Aquino está na fila de espera para conseguir o Auxílio Brasil há um mês e ainda não recebeu nenhum contato do Centro de Referência de Assistência Social (Cras) desde que fez seu Cadastro Único (CadÚnico). Também procura uma clínica de tratamento que o acolha para tratar o vício em crack. Ele diz que já passou mal de fome algumas vezes. “Já cheguei a ficar fraco de fome, com tontura e imunidade baixa. O quilo do alumínio está 6 reais, então não é todo dia que pego latinha o suficiente para pagar uma marmita de 10 reais. Acabo ficando na dependência da caridade dos outros”, desabafa.

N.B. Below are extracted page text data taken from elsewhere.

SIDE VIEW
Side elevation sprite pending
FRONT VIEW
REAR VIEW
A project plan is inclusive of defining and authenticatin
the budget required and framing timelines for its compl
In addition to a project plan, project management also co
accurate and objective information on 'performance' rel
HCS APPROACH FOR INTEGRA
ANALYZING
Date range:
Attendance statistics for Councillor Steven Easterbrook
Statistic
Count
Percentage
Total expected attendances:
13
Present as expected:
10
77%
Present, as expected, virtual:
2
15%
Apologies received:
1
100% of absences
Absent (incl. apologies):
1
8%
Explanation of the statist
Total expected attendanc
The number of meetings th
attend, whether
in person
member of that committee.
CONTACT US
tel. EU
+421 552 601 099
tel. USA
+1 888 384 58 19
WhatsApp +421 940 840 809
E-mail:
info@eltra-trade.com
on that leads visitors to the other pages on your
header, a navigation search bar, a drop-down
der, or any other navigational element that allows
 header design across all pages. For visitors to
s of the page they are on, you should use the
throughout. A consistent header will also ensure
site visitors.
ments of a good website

Olária não está na fila de espera do Auxílio Brasil e sequer pode se inscrever em programas de assistência social, pois não tem nenhum documento. Perdeu a certidão de nascimento e a carteira de identidade. Como ela, outras pessoas sem documento nem aparecem na listagem oficial dos 200 mil em situação de rua. “Eu não tenho RG, nem minha filha. Também não temos condições de pagar uma taxa de 50 reais para fazer um documento. Eu não tenho dinheiro nem para comprar uma pomada para passar no pé machucado que rachou de tanto que eu ando”, conta Olária, enquanto exibe no pé direito uma rachadura na pele que vai do calcanhar ao dedão.

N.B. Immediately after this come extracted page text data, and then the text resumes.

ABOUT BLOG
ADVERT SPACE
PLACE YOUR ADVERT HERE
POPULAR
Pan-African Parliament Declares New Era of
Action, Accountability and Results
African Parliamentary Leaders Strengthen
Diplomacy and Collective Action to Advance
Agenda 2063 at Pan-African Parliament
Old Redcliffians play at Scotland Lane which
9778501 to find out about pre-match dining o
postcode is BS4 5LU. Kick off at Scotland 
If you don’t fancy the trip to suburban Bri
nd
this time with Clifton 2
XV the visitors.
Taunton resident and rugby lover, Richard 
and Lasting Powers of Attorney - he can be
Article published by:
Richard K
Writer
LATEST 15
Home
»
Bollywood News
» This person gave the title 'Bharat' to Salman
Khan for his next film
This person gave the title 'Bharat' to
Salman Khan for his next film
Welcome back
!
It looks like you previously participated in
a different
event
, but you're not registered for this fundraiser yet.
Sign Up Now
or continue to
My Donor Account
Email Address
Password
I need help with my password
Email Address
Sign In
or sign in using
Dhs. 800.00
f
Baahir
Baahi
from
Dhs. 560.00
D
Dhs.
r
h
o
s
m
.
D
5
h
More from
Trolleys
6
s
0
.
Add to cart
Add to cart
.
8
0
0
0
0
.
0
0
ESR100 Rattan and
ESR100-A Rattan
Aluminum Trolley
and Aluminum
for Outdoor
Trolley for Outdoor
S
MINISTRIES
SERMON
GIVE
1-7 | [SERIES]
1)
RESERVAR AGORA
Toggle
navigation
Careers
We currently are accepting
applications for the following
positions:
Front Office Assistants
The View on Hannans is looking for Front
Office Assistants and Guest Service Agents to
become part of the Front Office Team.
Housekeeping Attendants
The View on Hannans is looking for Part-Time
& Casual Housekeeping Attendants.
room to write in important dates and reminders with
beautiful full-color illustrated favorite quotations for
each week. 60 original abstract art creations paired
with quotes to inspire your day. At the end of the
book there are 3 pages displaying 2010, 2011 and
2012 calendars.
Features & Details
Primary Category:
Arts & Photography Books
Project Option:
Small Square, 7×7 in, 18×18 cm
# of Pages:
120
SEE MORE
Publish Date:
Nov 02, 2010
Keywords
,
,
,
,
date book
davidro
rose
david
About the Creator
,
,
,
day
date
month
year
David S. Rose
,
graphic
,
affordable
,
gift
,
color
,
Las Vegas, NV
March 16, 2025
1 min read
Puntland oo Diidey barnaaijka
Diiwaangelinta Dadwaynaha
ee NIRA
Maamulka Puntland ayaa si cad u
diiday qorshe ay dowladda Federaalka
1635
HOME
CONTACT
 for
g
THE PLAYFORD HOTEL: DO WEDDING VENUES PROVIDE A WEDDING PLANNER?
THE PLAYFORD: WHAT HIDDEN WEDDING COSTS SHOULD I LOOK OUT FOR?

“Infelizmente, o que mais tem por aí é gente como eu, passando fome e necessidade. E nada é feito pela gente. Não tem uma cesta básica, não tem oportunidade de emprego, não tem nem cobertor ou onde dormir. O presidente está escondendo a realidade do Brasil e não está vendo a gente”, se indigna Olária. Ela diz que se houvesse mais oportunidades para pessoas como ela, sua situação poderia ser diferente. “Eu queria ter uma perspectiva de mudar. Arrumar meus documentos, arrumar um emprego. Assim eu voltaria a me sentir útil, pagar um aluguel, água, luz, e poder ajudar minha filha. É isso que eu espero da vida.”